BAM Column: Shows on shuffle

Lee Ann Womack

Lee Ann Womack performs in September at the Fifth Annual Cross Canadian Ragweed Family Jam at Oklahoma City’s Zoo Amphitheatre. (Photo by Sarah Phipps/The Oklahoman)

From Monday’s The Oklahoman.  

Maybe it’s a short attention span or an ingrained love of musical diversity, but I am a shuffle kind of person.

My iPod is always set to randomly select songs from my assorted playlist. I get a special buzz when that little microprocessor cranks out an unlikely sequence like Fleetwood Mac’s “I Know I’m Not Wrong,” Dierks Bentley’s “Long Trip Alone” and the Flaming Lips’ “Free Radicals.”

So, when frontman Cody Canada announced at the recent Cross Canadian Ragweed Family Jam that “we treat this gig kind of like our personal iPod to kind of show everybody what our taste in music is from one end of the spectrum to another,” that struck a chord with me. And the spectrum was pretty broad, with the final hours of the daylong show veering from Lee Ann Womack’s country crooning to Buckcherry’s booming sleaze rock to Ragweed’s own rowdy, freewheeling alt-country.

I’m no Buckcherry fan – I’ll take my odes to rock ‘n’ roll excess with more fun and less nihilism, thanks – but the Los Angeles band brought a dark energy and an interesting contrast to Womack’s warm warbling of broken-heart ballads.

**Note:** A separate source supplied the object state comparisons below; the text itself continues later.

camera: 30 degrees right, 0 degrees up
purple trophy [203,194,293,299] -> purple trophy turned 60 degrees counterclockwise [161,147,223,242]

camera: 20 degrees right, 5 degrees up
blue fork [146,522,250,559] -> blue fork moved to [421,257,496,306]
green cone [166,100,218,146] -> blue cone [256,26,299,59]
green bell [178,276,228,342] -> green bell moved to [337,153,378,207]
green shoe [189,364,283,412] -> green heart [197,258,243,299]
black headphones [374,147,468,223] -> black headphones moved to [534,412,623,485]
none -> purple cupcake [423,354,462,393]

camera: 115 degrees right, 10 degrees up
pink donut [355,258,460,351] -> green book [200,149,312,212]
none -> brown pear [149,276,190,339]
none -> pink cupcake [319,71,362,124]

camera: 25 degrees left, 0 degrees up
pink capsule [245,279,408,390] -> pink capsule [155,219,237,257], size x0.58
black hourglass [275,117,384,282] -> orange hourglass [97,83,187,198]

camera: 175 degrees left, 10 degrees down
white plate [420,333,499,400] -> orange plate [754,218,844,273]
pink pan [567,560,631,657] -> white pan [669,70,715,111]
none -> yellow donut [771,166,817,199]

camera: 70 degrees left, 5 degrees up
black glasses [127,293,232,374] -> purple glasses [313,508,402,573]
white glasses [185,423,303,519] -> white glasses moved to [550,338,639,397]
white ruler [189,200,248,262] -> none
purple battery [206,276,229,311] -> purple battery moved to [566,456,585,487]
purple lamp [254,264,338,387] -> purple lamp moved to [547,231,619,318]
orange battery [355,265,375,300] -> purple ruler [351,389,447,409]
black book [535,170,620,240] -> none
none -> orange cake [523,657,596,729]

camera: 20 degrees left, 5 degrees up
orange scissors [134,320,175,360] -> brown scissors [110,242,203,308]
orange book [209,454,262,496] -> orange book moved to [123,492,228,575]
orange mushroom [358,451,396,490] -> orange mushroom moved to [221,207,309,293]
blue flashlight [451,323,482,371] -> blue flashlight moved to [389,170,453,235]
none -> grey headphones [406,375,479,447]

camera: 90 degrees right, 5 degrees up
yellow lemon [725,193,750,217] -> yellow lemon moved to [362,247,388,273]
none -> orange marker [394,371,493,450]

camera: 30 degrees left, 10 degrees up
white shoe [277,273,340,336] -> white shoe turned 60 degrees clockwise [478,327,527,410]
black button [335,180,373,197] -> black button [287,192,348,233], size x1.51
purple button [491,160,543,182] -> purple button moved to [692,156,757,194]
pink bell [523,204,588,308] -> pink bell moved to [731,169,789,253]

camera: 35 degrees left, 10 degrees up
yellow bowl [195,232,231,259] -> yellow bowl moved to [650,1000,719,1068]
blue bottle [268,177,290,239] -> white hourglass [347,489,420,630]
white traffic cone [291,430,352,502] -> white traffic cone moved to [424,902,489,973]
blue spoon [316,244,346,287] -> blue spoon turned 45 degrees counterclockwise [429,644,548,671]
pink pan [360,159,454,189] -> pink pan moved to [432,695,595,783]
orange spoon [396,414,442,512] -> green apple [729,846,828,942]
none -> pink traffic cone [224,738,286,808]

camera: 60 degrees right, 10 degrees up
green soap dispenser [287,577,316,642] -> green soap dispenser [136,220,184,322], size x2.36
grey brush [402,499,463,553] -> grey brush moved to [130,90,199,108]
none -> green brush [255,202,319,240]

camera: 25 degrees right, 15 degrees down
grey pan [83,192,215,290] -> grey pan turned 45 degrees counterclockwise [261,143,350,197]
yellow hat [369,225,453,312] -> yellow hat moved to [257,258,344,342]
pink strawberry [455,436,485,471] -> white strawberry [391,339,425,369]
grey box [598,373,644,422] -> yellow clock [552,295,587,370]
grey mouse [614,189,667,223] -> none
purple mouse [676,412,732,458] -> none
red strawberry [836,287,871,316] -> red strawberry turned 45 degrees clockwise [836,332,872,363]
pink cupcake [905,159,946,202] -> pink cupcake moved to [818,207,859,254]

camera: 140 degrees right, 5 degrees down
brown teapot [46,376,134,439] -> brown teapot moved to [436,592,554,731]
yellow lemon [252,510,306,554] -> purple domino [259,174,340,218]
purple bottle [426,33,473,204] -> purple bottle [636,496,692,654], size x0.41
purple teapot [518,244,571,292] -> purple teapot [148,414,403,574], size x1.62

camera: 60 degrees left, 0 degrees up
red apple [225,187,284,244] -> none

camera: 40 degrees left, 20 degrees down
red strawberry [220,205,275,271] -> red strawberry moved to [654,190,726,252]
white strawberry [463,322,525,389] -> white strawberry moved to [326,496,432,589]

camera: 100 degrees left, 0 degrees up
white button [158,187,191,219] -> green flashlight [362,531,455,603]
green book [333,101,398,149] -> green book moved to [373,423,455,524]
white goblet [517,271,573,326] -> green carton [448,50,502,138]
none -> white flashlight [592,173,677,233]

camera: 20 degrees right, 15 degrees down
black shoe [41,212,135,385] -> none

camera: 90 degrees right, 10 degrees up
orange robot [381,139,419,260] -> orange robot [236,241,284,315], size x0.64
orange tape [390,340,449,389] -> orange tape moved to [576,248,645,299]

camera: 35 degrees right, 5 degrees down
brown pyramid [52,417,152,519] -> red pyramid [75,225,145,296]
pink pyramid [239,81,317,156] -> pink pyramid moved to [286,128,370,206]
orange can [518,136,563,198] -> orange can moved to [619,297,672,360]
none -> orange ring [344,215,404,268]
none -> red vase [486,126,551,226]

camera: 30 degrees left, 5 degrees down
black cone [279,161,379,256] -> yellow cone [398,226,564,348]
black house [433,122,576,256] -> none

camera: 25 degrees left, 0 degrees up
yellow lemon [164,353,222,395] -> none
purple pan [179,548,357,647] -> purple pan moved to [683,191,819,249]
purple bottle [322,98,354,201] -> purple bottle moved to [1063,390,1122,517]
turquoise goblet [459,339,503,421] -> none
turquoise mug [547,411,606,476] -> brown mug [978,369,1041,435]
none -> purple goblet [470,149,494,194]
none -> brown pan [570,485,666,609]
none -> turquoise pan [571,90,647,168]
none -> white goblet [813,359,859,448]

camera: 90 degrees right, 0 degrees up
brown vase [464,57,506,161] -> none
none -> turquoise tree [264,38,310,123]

Ragweed’s country-rock rabble-rousing offered the perfect musical missing link between them.

Similar cross-genre thrills were on the lineup of Orange Peel. The recent Oklahoma State show featured country-crossover duo Sugarland and tourmates Ashton Shepherd and Kellie Pickler. But student organizers also threw pop-punk band Motion City Soundtrack into the mix.

The Minneapolis-based quintet brought quirky, literate lyrics, Jesse Johnson’s synthesizer and frontman Justin Pierre’s falsetto to a party dominated by fiddles, mandolins and Southern drawls.

The band fit in about as well as skater punks at a rodeo, but their fun, melody-driven music segued surprisingly smoothly into Sugarland’s high-energy theatrics. Besides, Sugarland’s Kristian Bush told me he went through a skate-punk phase, so he probably enjoyed the set.

Not every concert can genre-hop – after all, some people prefer perfectly ordered playlists for their mp3 players – but for those of us who stay on shuffle, it sure is fun.